::: SUPPLIED DATA

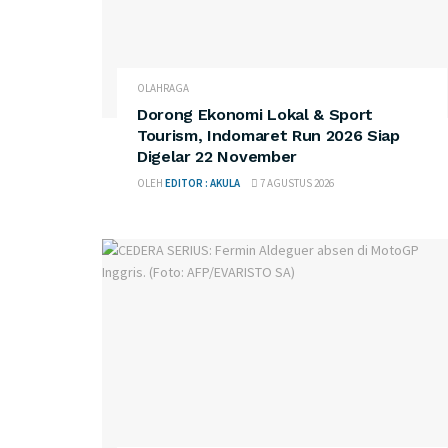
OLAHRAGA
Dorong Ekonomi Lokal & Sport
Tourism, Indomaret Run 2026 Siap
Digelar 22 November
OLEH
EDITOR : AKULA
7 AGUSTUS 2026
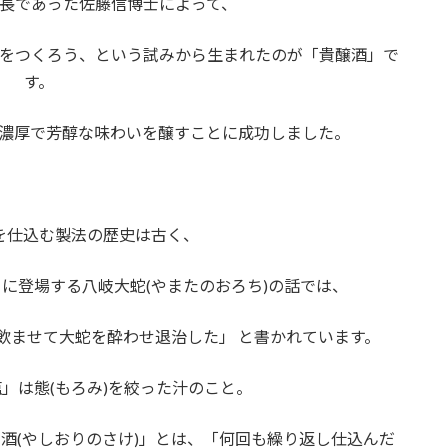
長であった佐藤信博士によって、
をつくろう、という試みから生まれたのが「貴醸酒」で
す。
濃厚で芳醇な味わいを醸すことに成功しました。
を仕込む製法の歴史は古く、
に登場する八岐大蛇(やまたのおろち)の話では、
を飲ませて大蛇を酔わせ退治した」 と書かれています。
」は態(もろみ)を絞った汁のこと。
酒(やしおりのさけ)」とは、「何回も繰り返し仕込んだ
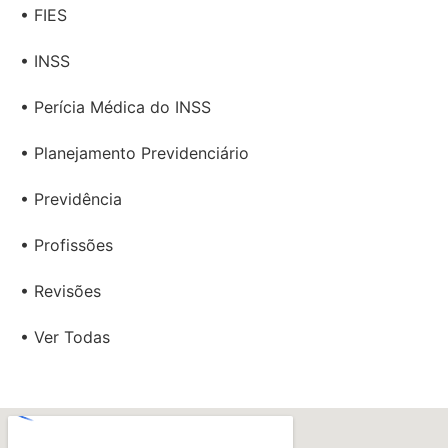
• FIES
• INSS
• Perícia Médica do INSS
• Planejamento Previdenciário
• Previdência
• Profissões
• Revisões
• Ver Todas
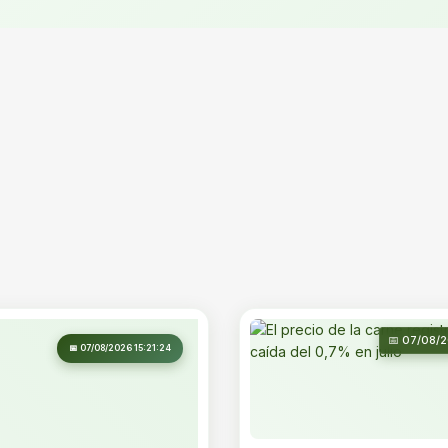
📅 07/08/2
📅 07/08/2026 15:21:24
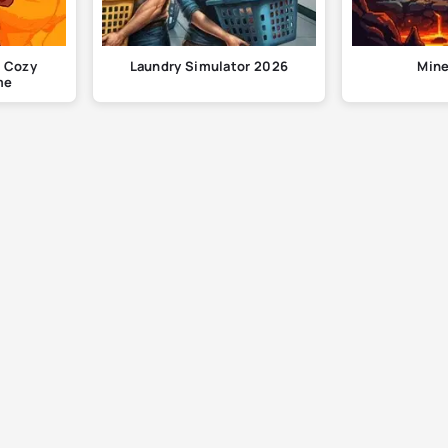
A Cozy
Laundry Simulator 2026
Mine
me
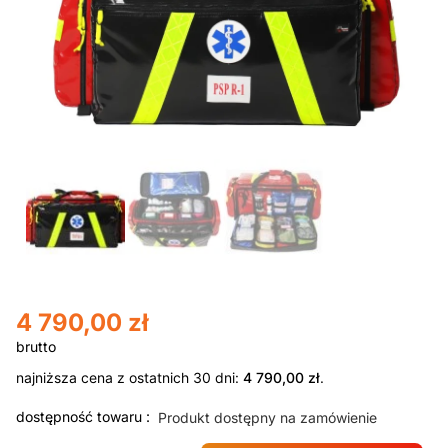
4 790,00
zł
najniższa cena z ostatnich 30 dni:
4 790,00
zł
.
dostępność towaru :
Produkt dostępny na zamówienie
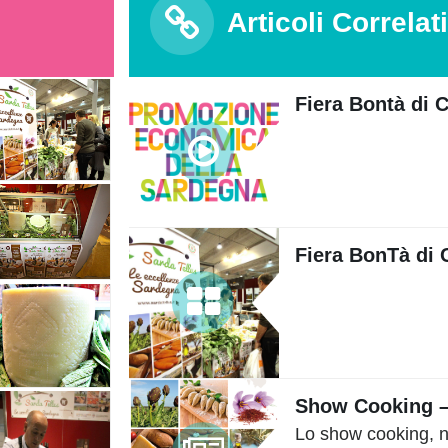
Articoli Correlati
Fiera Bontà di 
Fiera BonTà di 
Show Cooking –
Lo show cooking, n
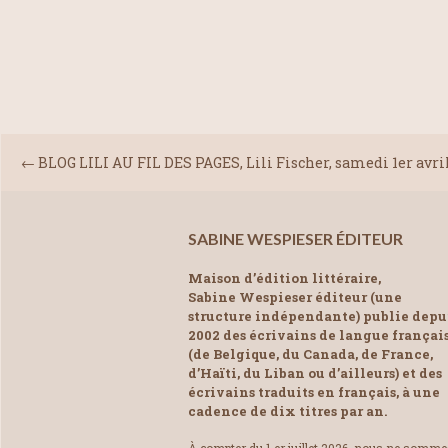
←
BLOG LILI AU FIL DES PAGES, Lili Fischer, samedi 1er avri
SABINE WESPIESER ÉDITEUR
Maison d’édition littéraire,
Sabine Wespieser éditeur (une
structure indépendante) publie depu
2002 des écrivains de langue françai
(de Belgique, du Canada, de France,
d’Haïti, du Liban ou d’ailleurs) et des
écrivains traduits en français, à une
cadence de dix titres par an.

::::::

State how many lines of the data contain the word "écrivains", giving only the number.

2